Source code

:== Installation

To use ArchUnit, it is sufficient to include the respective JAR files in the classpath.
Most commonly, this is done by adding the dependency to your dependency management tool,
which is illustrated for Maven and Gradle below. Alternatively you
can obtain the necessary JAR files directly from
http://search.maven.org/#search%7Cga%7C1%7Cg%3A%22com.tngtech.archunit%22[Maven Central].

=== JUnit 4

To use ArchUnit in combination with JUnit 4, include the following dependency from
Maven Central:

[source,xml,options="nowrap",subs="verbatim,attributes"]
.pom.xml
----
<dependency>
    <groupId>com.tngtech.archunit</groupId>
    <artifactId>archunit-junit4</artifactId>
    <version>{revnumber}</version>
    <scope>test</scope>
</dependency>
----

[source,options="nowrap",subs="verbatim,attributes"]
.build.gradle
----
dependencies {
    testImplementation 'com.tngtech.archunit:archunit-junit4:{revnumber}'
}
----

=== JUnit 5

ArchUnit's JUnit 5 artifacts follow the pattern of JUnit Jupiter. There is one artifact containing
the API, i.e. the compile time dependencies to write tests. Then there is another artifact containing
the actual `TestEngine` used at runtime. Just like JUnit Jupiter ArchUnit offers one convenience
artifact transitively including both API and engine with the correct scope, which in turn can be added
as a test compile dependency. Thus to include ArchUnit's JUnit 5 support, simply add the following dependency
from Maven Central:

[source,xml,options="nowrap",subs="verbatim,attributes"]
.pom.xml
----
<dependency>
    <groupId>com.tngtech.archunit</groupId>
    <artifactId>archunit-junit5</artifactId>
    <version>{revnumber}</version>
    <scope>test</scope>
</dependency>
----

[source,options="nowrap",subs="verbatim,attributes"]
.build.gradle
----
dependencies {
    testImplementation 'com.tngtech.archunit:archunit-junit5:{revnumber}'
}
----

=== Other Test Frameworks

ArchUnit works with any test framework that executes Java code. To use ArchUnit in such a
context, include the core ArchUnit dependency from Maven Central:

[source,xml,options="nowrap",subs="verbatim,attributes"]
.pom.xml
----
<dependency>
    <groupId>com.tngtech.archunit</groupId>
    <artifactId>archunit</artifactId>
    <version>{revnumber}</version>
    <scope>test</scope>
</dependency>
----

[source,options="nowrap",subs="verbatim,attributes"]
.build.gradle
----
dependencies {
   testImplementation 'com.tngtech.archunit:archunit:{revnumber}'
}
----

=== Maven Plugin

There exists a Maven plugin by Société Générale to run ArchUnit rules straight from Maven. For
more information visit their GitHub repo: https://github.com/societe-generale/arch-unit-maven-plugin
==
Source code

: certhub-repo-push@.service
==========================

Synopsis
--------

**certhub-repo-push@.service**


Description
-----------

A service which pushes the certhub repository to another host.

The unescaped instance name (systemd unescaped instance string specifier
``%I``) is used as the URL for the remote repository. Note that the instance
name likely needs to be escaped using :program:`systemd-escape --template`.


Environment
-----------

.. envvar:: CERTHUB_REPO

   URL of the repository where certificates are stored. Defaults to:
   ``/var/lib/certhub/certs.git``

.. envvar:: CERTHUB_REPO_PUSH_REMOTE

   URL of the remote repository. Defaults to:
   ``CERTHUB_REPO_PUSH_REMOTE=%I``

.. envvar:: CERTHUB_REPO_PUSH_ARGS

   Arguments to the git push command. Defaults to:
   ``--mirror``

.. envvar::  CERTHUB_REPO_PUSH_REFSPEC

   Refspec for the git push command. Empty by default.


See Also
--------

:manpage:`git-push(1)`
==
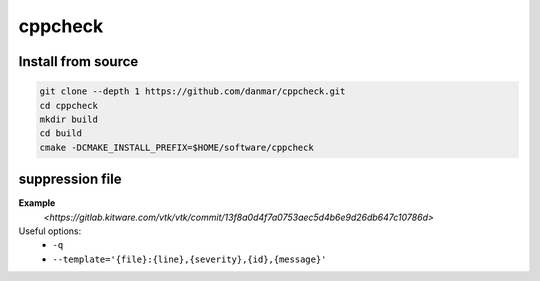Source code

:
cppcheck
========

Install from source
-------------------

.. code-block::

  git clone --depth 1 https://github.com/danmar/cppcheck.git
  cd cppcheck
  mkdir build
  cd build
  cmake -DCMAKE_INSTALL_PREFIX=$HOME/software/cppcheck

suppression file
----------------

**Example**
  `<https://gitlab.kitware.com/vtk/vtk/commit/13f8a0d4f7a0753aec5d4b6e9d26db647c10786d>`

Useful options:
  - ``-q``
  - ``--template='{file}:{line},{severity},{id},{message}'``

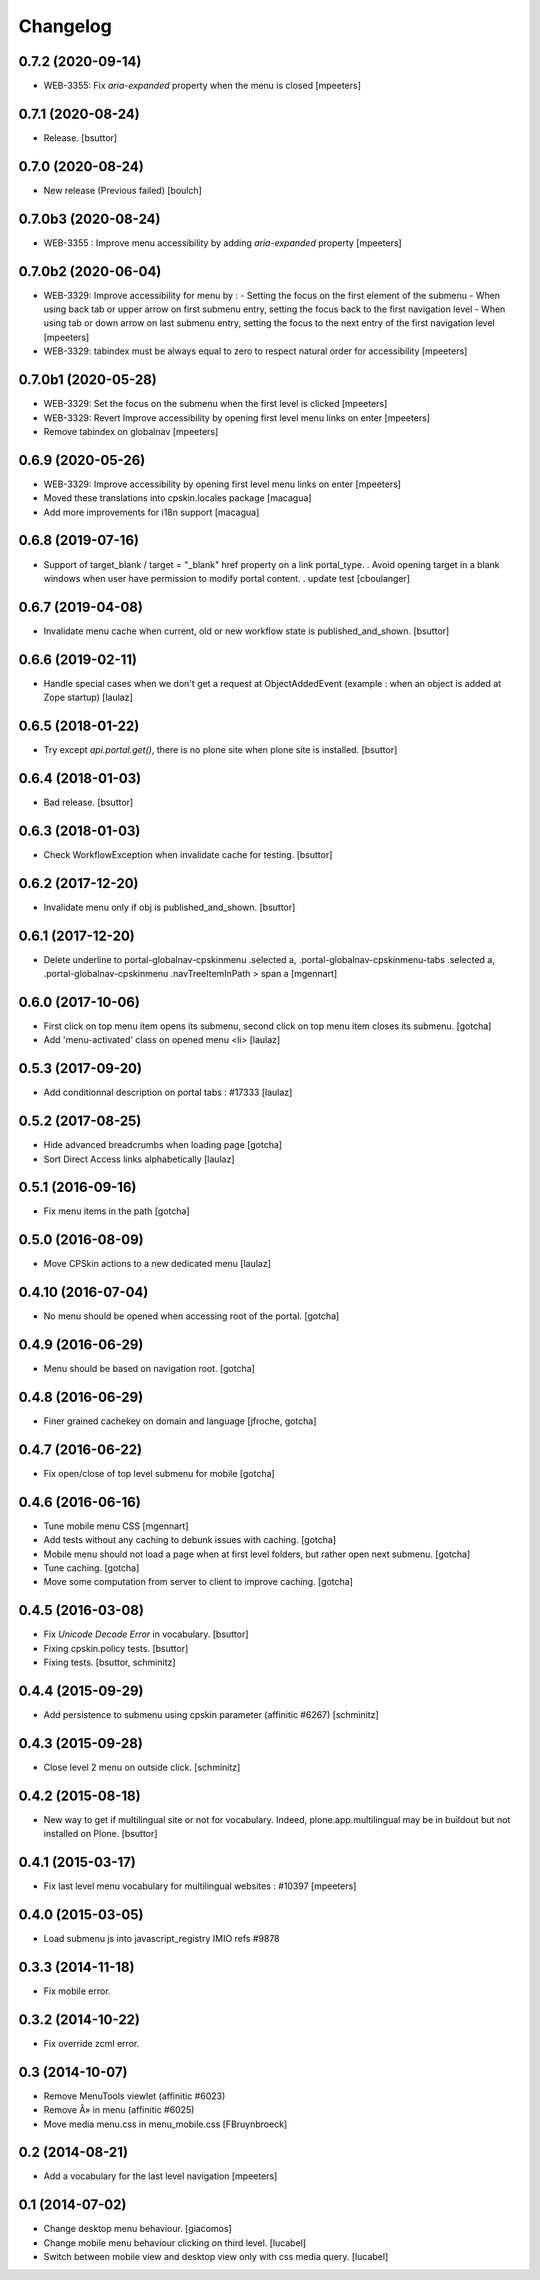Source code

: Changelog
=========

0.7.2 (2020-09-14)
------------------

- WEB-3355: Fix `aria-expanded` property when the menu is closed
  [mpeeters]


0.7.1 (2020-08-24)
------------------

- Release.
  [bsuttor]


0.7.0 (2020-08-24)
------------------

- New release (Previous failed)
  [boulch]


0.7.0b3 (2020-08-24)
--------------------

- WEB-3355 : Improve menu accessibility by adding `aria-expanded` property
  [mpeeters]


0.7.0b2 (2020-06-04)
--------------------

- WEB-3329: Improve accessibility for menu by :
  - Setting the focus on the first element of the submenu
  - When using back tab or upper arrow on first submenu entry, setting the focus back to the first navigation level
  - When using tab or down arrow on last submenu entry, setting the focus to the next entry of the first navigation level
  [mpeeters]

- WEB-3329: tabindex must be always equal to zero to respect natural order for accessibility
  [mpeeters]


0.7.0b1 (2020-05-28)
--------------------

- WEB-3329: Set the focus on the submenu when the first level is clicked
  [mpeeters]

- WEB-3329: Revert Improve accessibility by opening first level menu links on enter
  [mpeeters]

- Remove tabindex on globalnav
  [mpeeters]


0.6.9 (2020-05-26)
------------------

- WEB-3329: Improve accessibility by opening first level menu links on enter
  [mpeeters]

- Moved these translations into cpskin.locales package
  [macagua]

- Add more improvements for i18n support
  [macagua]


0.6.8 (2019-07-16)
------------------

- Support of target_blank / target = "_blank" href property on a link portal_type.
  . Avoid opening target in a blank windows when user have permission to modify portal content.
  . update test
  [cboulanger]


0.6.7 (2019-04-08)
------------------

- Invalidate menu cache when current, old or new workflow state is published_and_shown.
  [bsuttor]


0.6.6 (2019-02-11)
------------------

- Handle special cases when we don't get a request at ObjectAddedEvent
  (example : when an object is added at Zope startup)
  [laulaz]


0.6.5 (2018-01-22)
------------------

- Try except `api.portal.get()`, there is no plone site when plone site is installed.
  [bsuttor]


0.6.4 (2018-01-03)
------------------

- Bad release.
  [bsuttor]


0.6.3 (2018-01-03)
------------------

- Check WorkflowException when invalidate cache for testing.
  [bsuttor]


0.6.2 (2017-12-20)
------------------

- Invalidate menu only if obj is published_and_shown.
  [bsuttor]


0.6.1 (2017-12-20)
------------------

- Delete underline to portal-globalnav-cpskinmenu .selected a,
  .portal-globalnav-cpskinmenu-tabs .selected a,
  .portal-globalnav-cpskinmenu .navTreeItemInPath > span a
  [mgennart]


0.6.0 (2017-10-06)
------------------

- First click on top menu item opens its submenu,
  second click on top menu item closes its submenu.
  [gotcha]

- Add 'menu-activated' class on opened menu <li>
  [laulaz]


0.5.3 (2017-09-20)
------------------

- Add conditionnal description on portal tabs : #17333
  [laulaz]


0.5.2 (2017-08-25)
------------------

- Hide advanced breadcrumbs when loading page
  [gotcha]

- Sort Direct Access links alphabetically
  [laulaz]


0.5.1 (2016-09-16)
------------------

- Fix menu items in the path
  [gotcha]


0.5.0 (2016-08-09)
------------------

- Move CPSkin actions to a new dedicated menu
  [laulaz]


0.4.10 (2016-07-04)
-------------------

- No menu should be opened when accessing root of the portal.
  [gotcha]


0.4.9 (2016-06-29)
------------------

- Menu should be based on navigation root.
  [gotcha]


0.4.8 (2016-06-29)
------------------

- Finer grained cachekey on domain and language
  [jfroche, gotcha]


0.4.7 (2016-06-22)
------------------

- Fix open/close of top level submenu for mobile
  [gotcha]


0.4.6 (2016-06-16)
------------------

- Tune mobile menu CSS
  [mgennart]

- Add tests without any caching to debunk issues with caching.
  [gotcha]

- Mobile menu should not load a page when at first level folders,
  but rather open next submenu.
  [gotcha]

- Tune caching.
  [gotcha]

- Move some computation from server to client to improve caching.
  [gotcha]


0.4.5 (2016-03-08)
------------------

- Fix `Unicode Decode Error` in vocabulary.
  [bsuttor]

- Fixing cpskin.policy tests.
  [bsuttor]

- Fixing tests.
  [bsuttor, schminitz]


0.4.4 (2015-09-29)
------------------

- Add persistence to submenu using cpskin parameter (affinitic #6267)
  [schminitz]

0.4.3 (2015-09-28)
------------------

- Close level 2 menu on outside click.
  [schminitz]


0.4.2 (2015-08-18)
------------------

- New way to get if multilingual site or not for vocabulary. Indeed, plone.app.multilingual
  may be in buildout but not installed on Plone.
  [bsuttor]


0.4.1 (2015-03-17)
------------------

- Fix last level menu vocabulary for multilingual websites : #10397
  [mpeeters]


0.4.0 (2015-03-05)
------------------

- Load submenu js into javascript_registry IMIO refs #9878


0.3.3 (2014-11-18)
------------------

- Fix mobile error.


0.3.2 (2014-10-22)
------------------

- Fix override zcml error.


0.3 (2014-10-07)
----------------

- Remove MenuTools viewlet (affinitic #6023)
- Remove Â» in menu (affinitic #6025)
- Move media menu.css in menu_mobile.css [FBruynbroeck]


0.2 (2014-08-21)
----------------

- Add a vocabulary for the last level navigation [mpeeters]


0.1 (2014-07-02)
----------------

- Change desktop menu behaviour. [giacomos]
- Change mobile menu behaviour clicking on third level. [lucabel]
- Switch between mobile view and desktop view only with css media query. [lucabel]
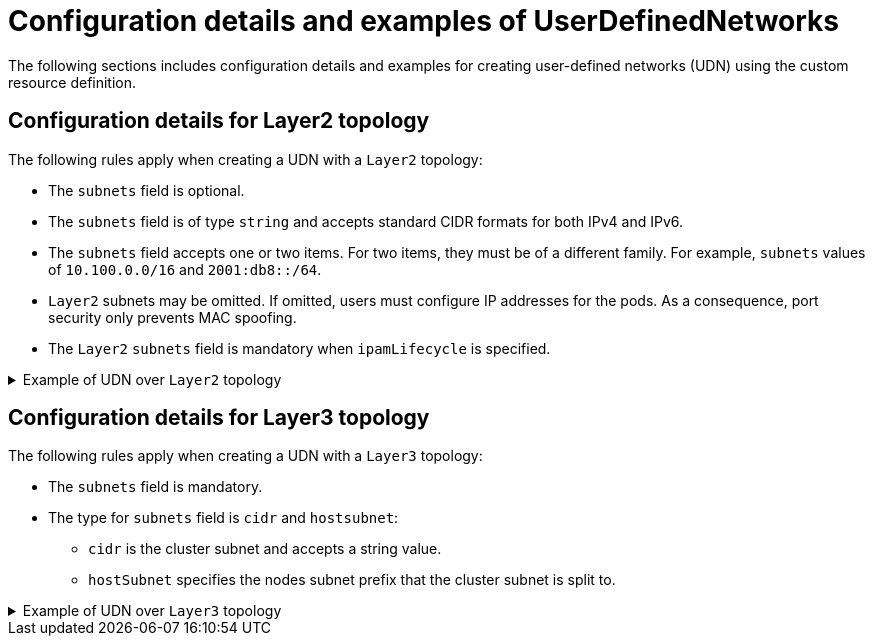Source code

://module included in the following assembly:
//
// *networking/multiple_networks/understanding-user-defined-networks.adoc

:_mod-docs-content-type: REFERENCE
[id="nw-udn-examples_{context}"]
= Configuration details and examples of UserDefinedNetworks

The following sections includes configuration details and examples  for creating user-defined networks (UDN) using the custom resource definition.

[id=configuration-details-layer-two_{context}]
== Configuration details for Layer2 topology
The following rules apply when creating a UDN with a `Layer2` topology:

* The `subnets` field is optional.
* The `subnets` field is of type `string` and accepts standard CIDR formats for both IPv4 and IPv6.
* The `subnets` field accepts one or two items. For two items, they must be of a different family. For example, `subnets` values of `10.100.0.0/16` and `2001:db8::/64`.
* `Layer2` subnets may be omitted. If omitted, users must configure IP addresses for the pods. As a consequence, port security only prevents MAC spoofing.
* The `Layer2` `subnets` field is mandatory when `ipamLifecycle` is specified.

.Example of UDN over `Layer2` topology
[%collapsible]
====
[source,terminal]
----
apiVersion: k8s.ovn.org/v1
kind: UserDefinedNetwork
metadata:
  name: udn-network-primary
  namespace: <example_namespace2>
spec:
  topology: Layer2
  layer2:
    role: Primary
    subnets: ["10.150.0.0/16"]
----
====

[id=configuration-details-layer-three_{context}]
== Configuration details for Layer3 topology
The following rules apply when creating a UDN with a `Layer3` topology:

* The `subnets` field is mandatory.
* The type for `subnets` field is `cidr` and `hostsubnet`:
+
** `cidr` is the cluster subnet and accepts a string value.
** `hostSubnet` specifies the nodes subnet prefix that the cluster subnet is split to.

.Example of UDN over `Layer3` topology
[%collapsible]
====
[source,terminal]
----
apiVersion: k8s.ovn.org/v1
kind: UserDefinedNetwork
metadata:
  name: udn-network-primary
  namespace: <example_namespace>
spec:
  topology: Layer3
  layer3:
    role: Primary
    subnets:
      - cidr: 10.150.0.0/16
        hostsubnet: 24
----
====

_WHAT NEEDS TO BE DONE:_
Using the records above, say how many lines contain the word "links". Write the number alone.

_ANSWER TO THIS TASK:_
3